**Opdracht A**
Geef alleen het aantal regels in de gegevens hieronder waarin de tekenreeks "True" voorkomt. Hoofdletters en kleine letters tellen mee.

**Fragment**
------------------------------------------------------------
201700725/1/A1.
Datum uitspraak: 24 januari 2018
AFDELING
BESTUURSRECHTSPRAAK
Uitspraak op het hoger beroep van:
[appellant], wonend te Beinsdorp, gemeente Haarlemmermeer,
appellant,
tegen de uitspraak van de rechtbank Noord-Holland van 15 december 2016 in zaken nrs. 16/4121 en 16/4146 in het geding tussen:
onder meer [appellant]
en
het college van burgemeester en wethouders van Haarlemmermeer.
Procesverloop
Bij besluit van 18 juli 2016 heeft het college aan [belanghebbende] een omgevingsvergunning verleend voor de bouw van een woning op het perceel [locatie] te Beinsdorp (hierna: het perceel).
Bij uitspraak van 15 december 2016 heeft de rechtbank het onder meer door [appellant] daartegen ingestelde beroep gegrond verklaard, het besluit van 18 juli 2016 vernietigd en het college opgedragen een nieuw besluit te nemen op de bezwaren. Deze uitspraak is aangehecht.
Tegen deze uitspraak heeft [appellant] hoger beroep ingesteld.
Het college heeft een schriftelijke uiteenzetting gegeven.
[appellant] heeft een nader stuk overgelegd.
De Afdeling heeft de zaak ter zitting behandeld op 19 december 2017, waar [appellant], bijgestaan door mr. J.M. Smits, en het college, vertegenwoordigd door mr. C. Vissers, advocaat te Amsterdam, zijn verschenen.
Overwegingen
Inleiding
1. Het bouwplan, dat voorziet in de bouw van een burgerwoning, is in strijd met de op het perceel rustende agrarische bestemming. Het college heeft om de bouw niettemin mogelijk te maken met toepassing van artikel 2.12, eerste lid, aanhef en onder a, onder 3°, van de Wet algemene bepalingen omgevingsrecht (hierna: de Wabo) omgevingsvergunning verleend voor het bouwen en het gebruik van gronden in strijd met de bestemming.
------------------------------------------------------------
**Opdracht B**
Herhaal woordelijk het deel van het fragment tussen "Datum uitspraak: 24" en "wethouders van Haarlemmermeer.", beide inbegrepen.

**Gegevens**
------------------------------------------------------------
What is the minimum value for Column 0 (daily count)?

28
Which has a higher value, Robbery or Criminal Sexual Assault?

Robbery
------------------------------------------------------------
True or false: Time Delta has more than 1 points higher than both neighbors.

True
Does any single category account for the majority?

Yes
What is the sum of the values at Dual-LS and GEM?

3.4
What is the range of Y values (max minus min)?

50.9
------------------------------------------------------------
**Verwacht antwoord A**
2

**Verwacht antwoord B**
Datum uitspraak: 24 januari 2018
AFDELING
BESTUURSRECHTSPRAAK
Uitspraak op het hoger beroep van:
[appellant], wonend te Beinsdorp, gemeente Haarlemmermeer,
appellant,
tegen de uitspraak van de rechtbank Noord-Holland van 15 december 2016 in zaken nrs. 16/4121 en 16/4146 in het geding tussen:
onder meer [appellant]
en
het college van burgemeester en wethouders van Haarlemmermeer.